County Budget: Is It Groundhog Day?

Stroger needs more money to avoid layoffs, plug pension hole

Nine months after pushing a controversial sales tax hike, Cook County Board President Todd Stroger says he needs more money to avoid masssive layoffs of county employees and to close a hole in the county pension fund.

His proposed $2.9 billion budget holds the line on spending and includes no tax increases, but critics immediately said it won't work without significant borrowing or further spending cuts, and some commissioners are hoping mad that just after passing the $400 million increase, Stroger needs millions more.

The board begrudgingly approved a 1 percent increase in the county sales tax, which raised the sales tax in Chicago to the highest level of any major U.S. city, at 10.25 percent. Under the deal, the county portion of the sales tax increased from 0.75 percent to 1.75 percent, WBBM-TV reported.

Back then, county officials said the tax hike was a rare move to keep county government running. They said without the tax hike, health and safety services provided by the county might be in jeopardy.

County officials said the tax hike was supposed to generate $400 million, but apparently it is not generating enough money.

Commissioner Mike Quigley said the call for more money is one he's heard before, and illustrated that point with a small stuffed animal.

"This groundhog basically reminds us that every year, the county budget basically remains the same. You wake up, and it's the same day over and over again," Quigley said.

Commissioners said they're especially angry about a letter that was sent out to all county retirees that basically warned them that pension funds are in jeopardy if Stroger isn't given the borrowing authority he seeks.

Stroger said the money is needed to plug a $104 million hole in the county pension fund.

Since the letter went out, phones at the county building have been reportedly ringing off the hook.

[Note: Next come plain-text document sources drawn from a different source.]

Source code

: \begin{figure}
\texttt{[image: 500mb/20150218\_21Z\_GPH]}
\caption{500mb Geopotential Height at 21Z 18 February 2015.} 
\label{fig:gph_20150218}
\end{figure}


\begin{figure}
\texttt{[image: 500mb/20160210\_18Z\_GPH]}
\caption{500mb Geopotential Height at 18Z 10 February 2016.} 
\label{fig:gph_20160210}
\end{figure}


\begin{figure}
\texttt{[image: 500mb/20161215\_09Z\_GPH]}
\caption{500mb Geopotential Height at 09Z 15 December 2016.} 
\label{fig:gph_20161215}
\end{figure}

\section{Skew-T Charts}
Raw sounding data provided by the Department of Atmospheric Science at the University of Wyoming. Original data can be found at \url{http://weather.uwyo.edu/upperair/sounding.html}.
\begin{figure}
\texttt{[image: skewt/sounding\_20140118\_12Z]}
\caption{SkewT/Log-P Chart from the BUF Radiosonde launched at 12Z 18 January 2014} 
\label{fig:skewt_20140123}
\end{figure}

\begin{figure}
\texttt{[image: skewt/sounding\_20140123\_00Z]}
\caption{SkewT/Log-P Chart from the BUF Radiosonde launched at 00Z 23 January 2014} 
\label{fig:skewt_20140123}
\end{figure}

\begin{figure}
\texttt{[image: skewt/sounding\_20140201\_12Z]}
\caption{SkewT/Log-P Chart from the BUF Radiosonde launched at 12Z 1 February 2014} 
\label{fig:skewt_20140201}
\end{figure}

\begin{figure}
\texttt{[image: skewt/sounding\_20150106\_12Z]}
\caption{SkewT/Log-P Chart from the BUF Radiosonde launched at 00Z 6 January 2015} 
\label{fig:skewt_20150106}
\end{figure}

"I don't know how you look yourself in the mirror when you send a letter to a very vulnerable person and tell them they may not get a check next week," Quigley said.

The enmity is palpable, illustrated with a ticking clock posted to the Chicago Tribune's Web site which counts the days until Stroger can be voted out of office.

Stroger said he's proud of the job he's done and he said he's not worried about such timetables.

"If one of the papers, in its great wisdom deems they want to put a clock on me, so be it," Stroger said.

Stroger said he'll ask for a few days of furlough for county employees.

"I think what's going on now is that Todd Stroger is trying to borrow hundreds of millions of dollars to get through his re-election campaign in 15 months, and then stick taxpayers with a second tax increase after the election," Commissioner Forrest Claypool said.